• GIVEN REQUEST: From the blog post about teens reading adult books, copy word for word the passage between "Do you know" and "13 reading it?", inclusive.

My ideas also shifted when it came to sex. I lost the ability to think, “you’re having sex, so you’re going to hell,” because I had fallen in love with these great characters who weren’t celibate. Of course, my evolving world views included more than just reading, but what I read did carry a lot of significance. In my 24 years, I’ve found people who read a lot tend to be more open-minded and accepting than those who don’t. I really wonder if there’s something to that? Is there something about reading many books and/or a diversity of books that makes a person more open to different people?

When it comes to sex in books, I’ve reached the conclusion that it’s okay. If that 13-year-old reads all of Richelle’s young adult books and decides she wants to break into her adult books, that’s great. Maybe that’s surprising after I talked about the power of influence books have. The thing is, reading has always been the pure thing to me. When I was a teenager, no one bothered discussing the content or rating of books like they did video games and movies. All the adults were too worried about getting us to read to bother worrying about the content we were reading. As such, I was able to explore my own ideas, my own concepts of morality and ask questions of the world I wouldn’t have thought of otherwise.

Knowing what books can hold, I’ll probably pay a little more attention to what my children choose to read when I become a parents. I don’t think I will ever be able to tell them no when it comes to books. Instead, I just want to be there to have a conversation with them about how what they read influences their ideas about the world.

Do you know of any authors who have written both adult and young adult books? Know that adult fiction often includes more mature themes, do you ever worry about young children reading them? If you knew an adult fiction book had a handful of sex scenes, would you feel comfortable with a child around 13 reading it?


36 thoughts on “Adult Books, Adult Themes and Teens that Read Them”

  1. I think I would be a little uncomfortable letting my thirteen year old kid (if I had one, of course( read a book with sex scenes. There are certifications on films for that reason, and I think I would practice the same kind of theory.

    1. I think it’s be hard to know, unless it was clearly a smut novel. A lot of YA books have sex in them and a lot of children that young read YA. What I’ve found, though, is that YA will describe emotions and leave out most of what happens physically when clothes come off. Adult novels will often include both emotional and physical descriptions.

      I’d personally be fine with typical YA, but I would be worried about anything being too descriptive. At the same time, I love that I was unrestricted in what I read growing up. I’d hate to take that away from my own child.

  2. I think Judy Blume is a great example of a prominent YA writer who has also written adult books with adult themes. Wifey and Summer Sisters both contained plenty of sexuality. As a kid/teen I often read adult material and I was able to enjoy it without necessarily understanding it all. I don’t worry about young readers and adult themes; I think a young reader will probably just skip over something that they are too young to understand. As an adult I’m always surprised to go back to books I read as a young teen as see how much I missed! If your child is around the age of thirteen and you know they are reading a book with sex scenes or sexual content doesn’t that make for a great opportunity to engage in a conversation about sexuality?

    1. I remember the sex scene I came across reading The Wheel of Time series in middle school. The language was so…. different… from what I usually read that it didn’t really dawn on me what was happening. If someone would have asked me, I would have said the characters had sex. I wouldn’t have been able to tell you how or why they had sex. If anything, it was a good experience for me. I didn’t read that book and think “To Hell these people will descend!” They were just characters, human beings who loved each other. I understood the emotional connection and impact more than anything else.

• RAW DATA:
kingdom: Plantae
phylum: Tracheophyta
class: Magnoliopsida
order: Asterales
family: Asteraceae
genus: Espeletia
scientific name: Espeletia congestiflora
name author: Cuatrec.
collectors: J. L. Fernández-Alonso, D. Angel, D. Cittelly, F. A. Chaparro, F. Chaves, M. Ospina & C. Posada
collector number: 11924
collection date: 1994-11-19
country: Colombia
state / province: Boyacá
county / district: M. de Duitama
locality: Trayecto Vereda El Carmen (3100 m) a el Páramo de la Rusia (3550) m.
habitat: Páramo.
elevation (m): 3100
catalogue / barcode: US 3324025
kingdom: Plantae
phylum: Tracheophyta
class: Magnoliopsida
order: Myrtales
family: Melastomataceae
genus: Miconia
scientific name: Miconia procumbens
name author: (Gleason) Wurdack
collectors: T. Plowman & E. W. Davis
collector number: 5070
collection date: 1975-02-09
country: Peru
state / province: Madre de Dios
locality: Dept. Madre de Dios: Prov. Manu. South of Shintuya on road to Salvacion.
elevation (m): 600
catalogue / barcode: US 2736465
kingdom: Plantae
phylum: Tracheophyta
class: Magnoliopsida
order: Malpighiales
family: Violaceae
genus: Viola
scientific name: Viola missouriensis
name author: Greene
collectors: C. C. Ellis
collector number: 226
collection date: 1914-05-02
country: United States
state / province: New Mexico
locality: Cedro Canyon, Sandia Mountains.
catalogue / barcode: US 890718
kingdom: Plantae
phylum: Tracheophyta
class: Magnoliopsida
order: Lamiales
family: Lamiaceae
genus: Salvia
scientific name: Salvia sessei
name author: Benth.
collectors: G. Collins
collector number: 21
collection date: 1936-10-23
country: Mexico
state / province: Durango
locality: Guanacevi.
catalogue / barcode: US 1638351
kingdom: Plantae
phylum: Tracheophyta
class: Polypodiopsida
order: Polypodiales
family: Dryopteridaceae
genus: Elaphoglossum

• OUTPUT:
Do you know of any authors who have written both adult and young adult books? Know that adult fiction often includes more mature themes, do you ever worry about young children reading them? If you knew an adult fiction book had a handful of sex scenes, would you feel comfortable with a child around 13 reading it?